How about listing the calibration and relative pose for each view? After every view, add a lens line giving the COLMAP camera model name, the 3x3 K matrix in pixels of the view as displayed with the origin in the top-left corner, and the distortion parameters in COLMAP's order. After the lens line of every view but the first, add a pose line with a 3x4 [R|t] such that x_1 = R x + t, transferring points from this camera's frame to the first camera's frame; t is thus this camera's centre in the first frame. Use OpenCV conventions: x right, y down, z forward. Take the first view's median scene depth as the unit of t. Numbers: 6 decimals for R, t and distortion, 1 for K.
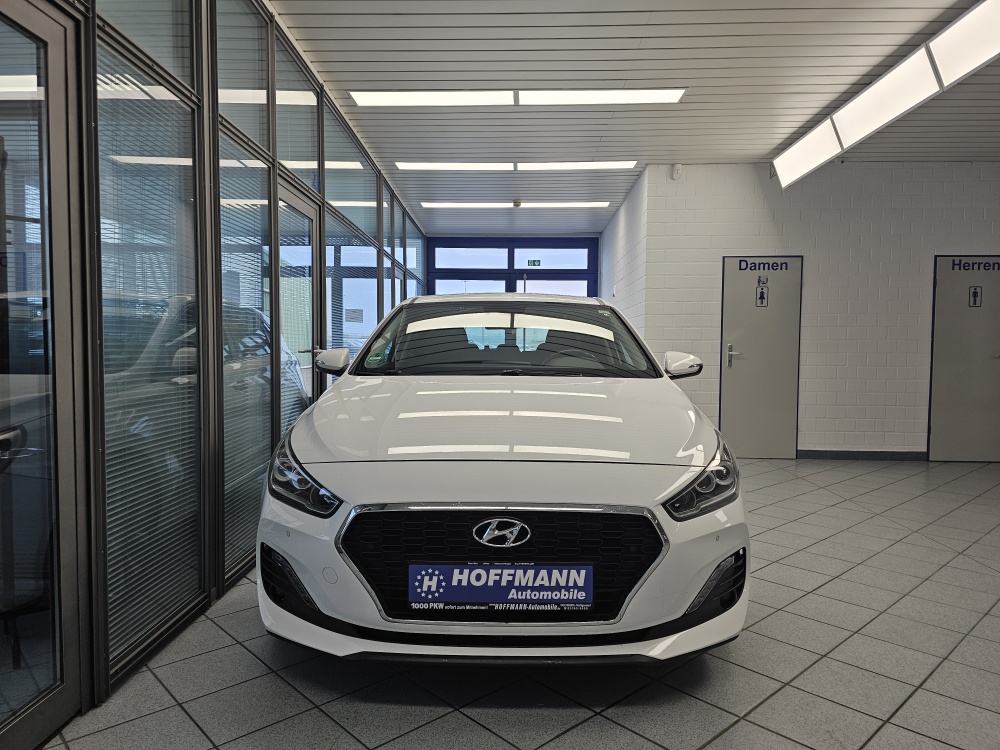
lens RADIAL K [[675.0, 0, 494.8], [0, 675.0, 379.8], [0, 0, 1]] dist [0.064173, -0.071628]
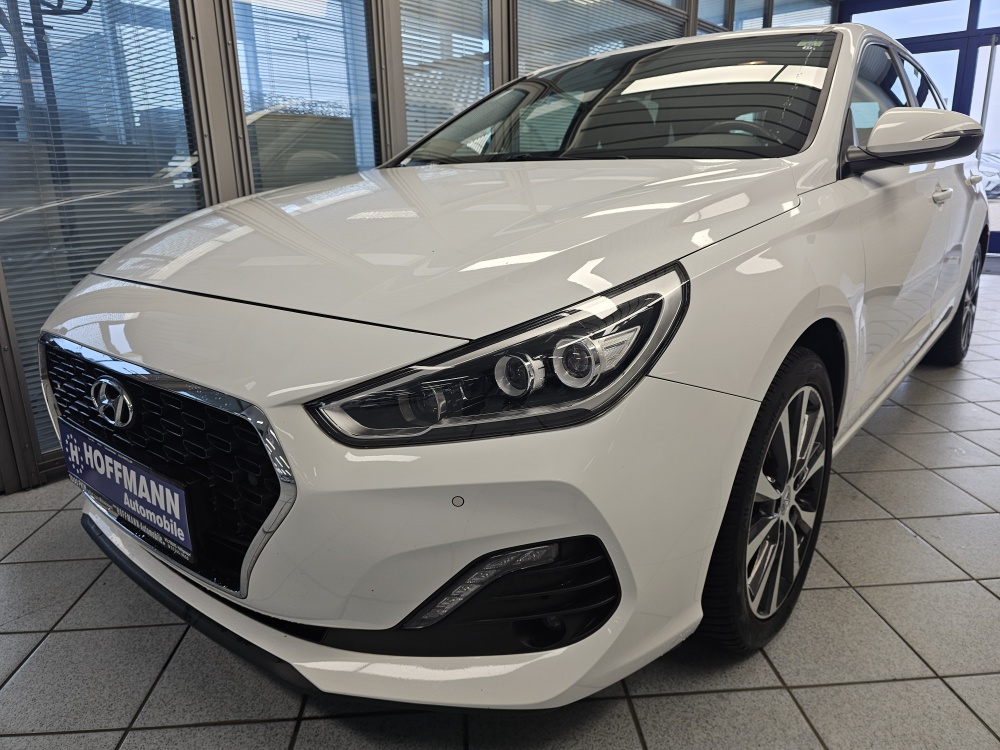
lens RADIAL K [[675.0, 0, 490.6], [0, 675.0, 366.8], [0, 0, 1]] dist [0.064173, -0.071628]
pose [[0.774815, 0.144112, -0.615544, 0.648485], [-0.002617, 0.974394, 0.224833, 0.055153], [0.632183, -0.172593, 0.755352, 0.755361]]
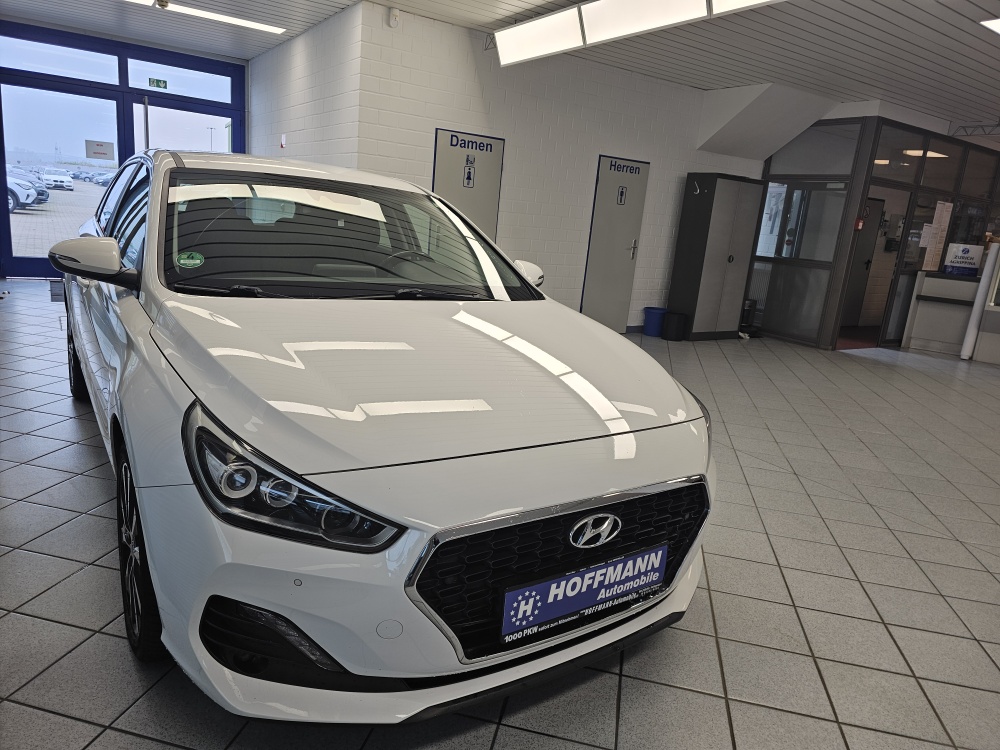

Exercise: Keep the pictures out and transcribe the listing exactly.

Exercise response:
How about listing the calibration and relative pose for each view? After every view, add a lens line giving the COLMAP camera model name, the 3x3 K matrix in pixels of the view as displayed with the origin in the top-left corner, and the distortion parameters in COLMAP's order. After the lens line of every view but the first, add a pose line with a 3x4 [R|t] such that x_1 = R x + t, transferring points from this camera's frame to the first camera's frame; t is thus this camera's centre in the first frame. Use OpenCV conventions: x right, y down, z forward. Take the first view's median scene depth as the unit of t. Numbers: 6 decimals for R, t and distortion, 1 for K.
lens RADIAL K [[675.0, 0, 494.8], [0, 675.0, 379.8], [0, 0, 1]] dist [0.064173, -0.071628]
lens RADIAL K [[675.0, 0, 490.6], [0, 675.0, 366.8], [0, 0, 1]] dist [0.064173, -0.071628]
pose [[0.774815, 0.144112, -0.615544, 0.648485], [-0.002617, 0.974394, 0.224833, 0.055153], [0.632183, -0.172593, 0.755352, 0.755361]]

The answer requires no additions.